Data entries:
↓
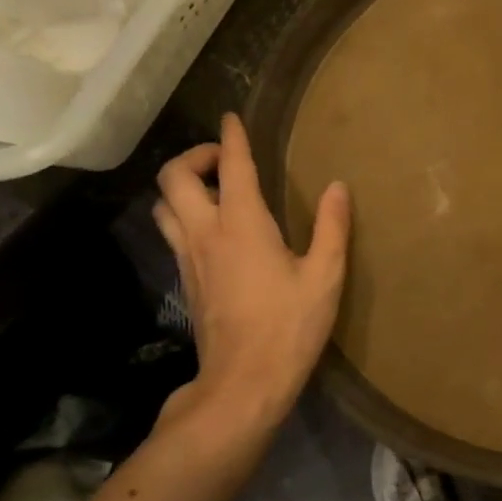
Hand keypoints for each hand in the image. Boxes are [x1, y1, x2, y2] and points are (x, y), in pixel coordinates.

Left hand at [152, 114, 350, 438]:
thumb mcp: (325, 276)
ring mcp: (189, 258)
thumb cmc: (289, 326)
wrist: (243, 382)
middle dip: (195, 157)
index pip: (232, 167)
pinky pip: (172, 232)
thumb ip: (331, 227)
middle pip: (174, 178)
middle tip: (225, 161)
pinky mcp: (185, 280)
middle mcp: (206, 233)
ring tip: (214, 190)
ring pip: (163, 205)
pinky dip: (184, 214)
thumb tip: (338, 187)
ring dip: (182, 186)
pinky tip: (212, 230)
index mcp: (243, 225)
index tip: (232, 118)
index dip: (232, 137)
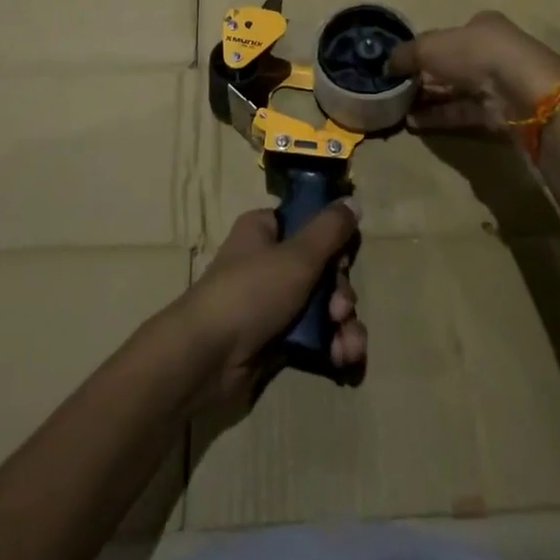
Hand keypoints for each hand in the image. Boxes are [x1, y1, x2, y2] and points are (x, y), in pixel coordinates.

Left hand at [171, 203, 366, 413]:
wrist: (207, 357)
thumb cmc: (251, 291)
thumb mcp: (297, 255)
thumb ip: (330, 230)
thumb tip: (353, 201)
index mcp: (264, 230)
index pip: (307, 224)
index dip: (332, 241)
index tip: (344, 257)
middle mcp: (267, 261)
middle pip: (321, 268)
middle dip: (341, 292)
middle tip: (340, 308)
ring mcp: (272, 302)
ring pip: (323, 305)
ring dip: (343, 323)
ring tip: (349, 343)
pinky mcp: (276, 339)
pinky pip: (315, 335)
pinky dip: (333, 344)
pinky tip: (344, 357)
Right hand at [387, 10, 559, 136]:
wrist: (522, 91)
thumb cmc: (475, 53)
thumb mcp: (430, 46)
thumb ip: (405, 54)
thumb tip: (386, 65)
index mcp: (482, 25)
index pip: (448, 35)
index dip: (424, 47)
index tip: (401, 63)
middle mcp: (491, 51)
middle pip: (451, 64)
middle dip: (423, 76)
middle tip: (395, 88)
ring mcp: (497, 83)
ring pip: (456, 90)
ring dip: (428, 98)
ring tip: (398, 109)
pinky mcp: (499, 112)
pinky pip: (462, 112)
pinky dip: (438, 116)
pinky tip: (413, 123)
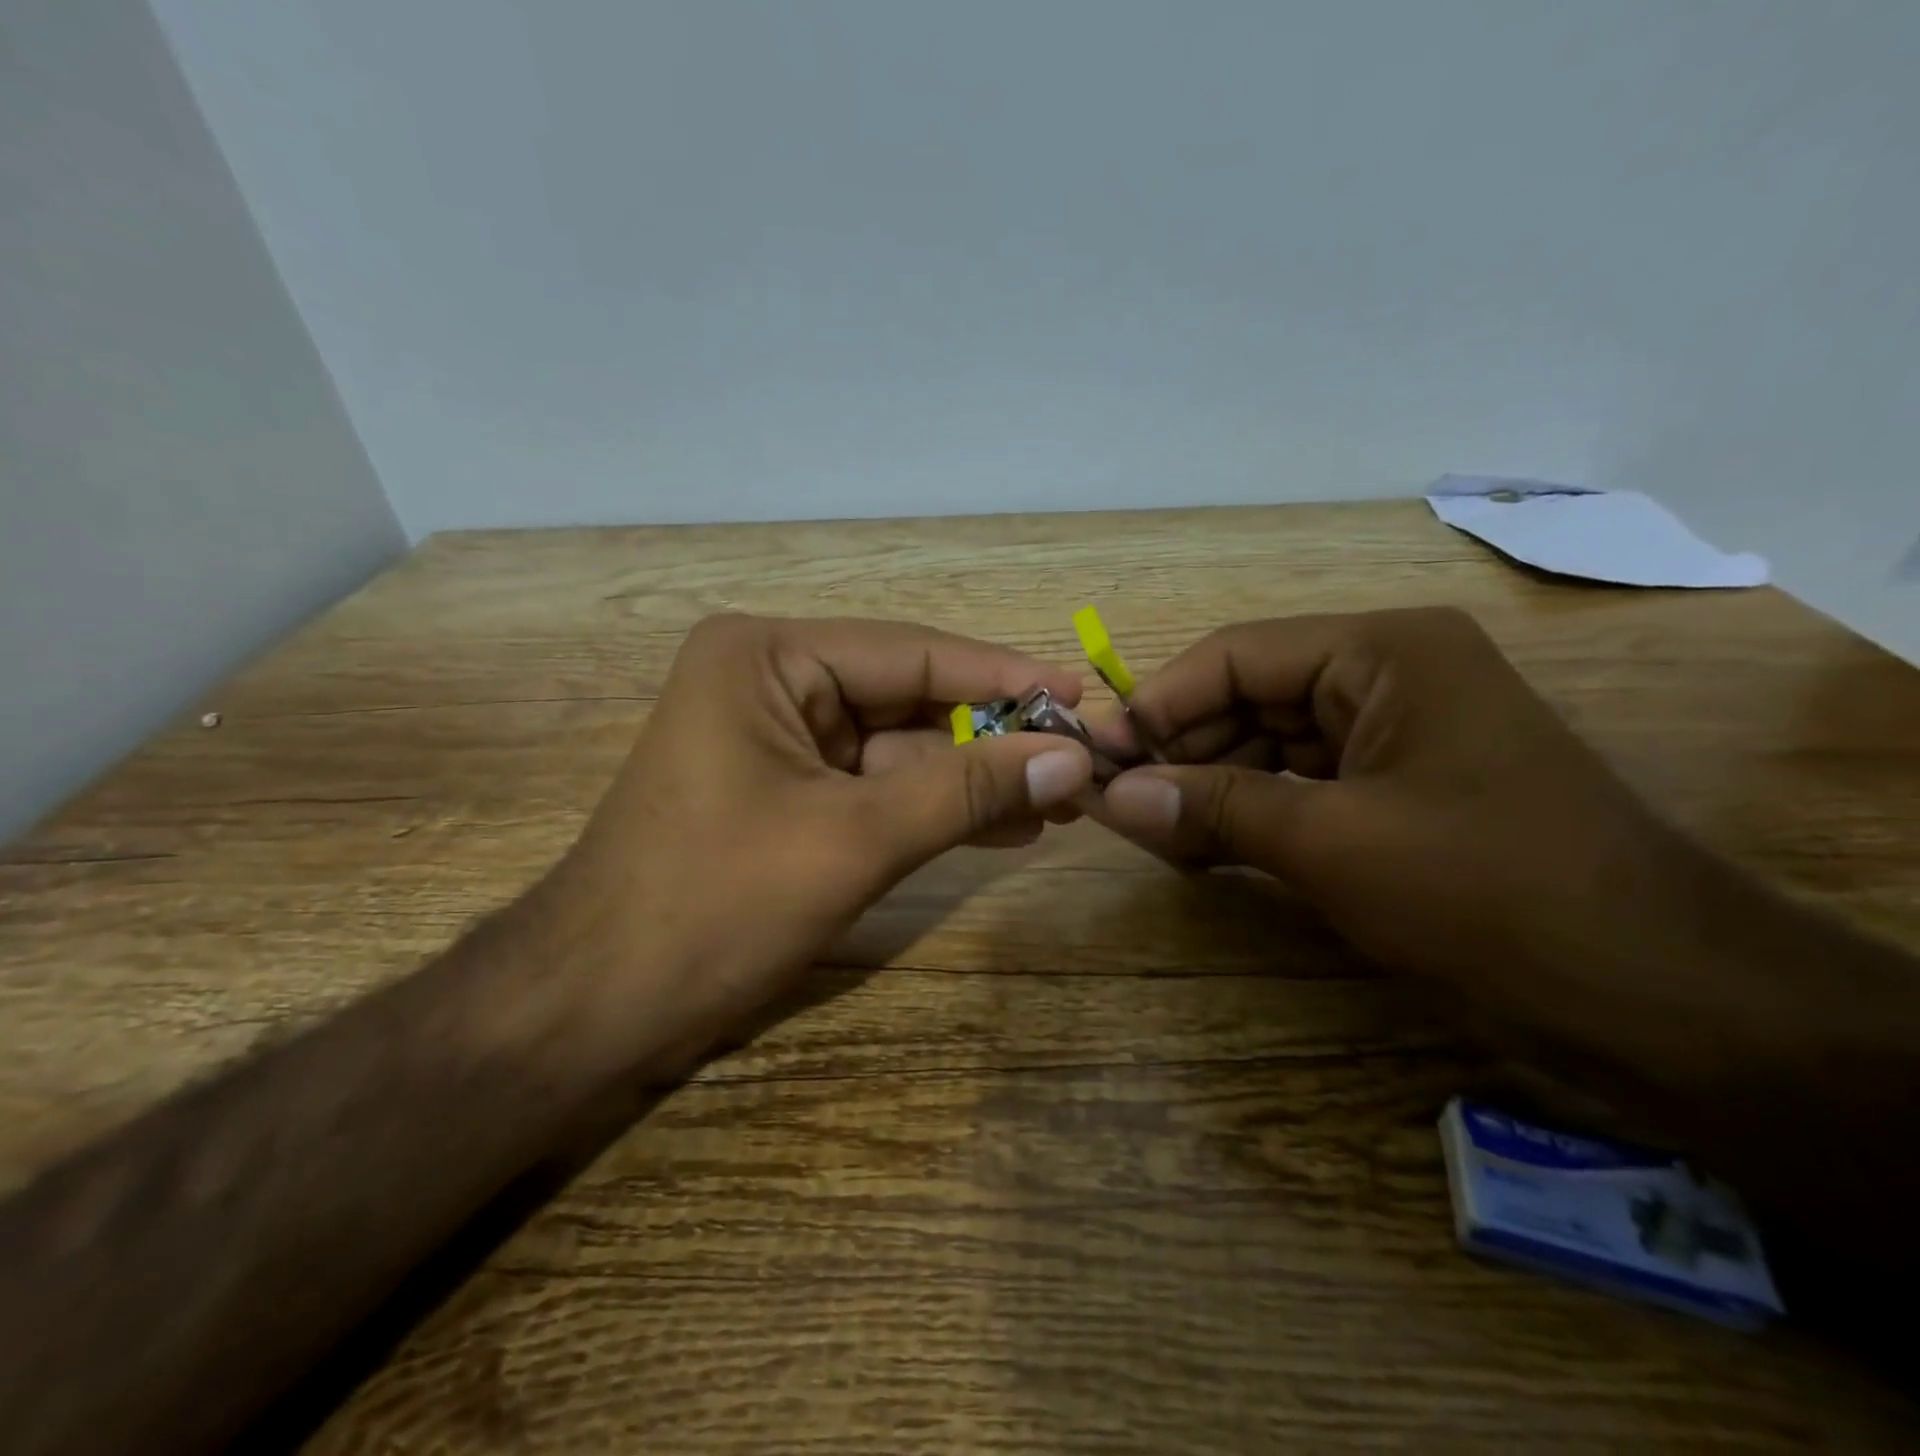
↑
Retype only the lines above from the one with "thumb ip: (331, 227)" through the last, both ends included, keeping every picture out of the copy.

thumb ip: (331, 227)
middle pip: (174, 178)
middle tip: (225, 161)
pinky mcp: (185, 280)
middle mcp: (206, 233)
ring tip: (214, 190)
ring pip: (163, 205)
pinky dip: (184, 214)
thumb tip: (338, 187)
ring dip: (182, 186)
pinky tip: (212, 230)
index mcp: (243, 225)
index tip: (232, 118)
index dip: (232, 137)
Hand keypoints for each hand in the image. Boxes are [x1, y1, x2, y2] and points are (x, y), in pixel coordinates.

Left hand at [171, 203, 366, 413]:
wrist: (207, 357)
thumb cmc: (251, 291)
thumb mcp: (297, 255)
thumb ip: (330, 230)
thumb tip: (353, 201)
index mcp: (264, 230)
index pip: (307, 224)
index dip: (332, 241)
index tip: (344, 257)
middle mcp: (267, 261)
middle pip: (321, 268)
middle dip: (341, 292)
middle tip: (340, 308)
ring mcp: (272, 302)
ring pip: (323, 305)
ring dip: (343, 323)
ring tip: (349, 343)
pinky mcp: (276, 339)
pinky pip: (315, 335)
pinky dip: (333, 344)
pinky tip: (344, 357)
Right hand at [387, 10, 559, 136]:
wrist: (522, 91)
thumb cmc: (475, 53)
thumb mcp: (430, 46)
thumb ip: (405, 54)
thumb tip: (386, 65)
index mcp: (482, 25)
index pip: (448, 35)
index dip: (424, 47)
index tip: (401, 63)
middle mcp: (491, 51)
middle pip: (451, 64)
middle dip: (423, 76)
middle tip: (395, 88)
ring mcp: (497, 83)
ring pip: (456, 90)
ring dip: (428, 98)
ring tip: (398, 109)
pinky mcp: (499, 112)
pinky pip: (462, 112)
pinky dip: (438, 116)
pinky tip: (413, 123)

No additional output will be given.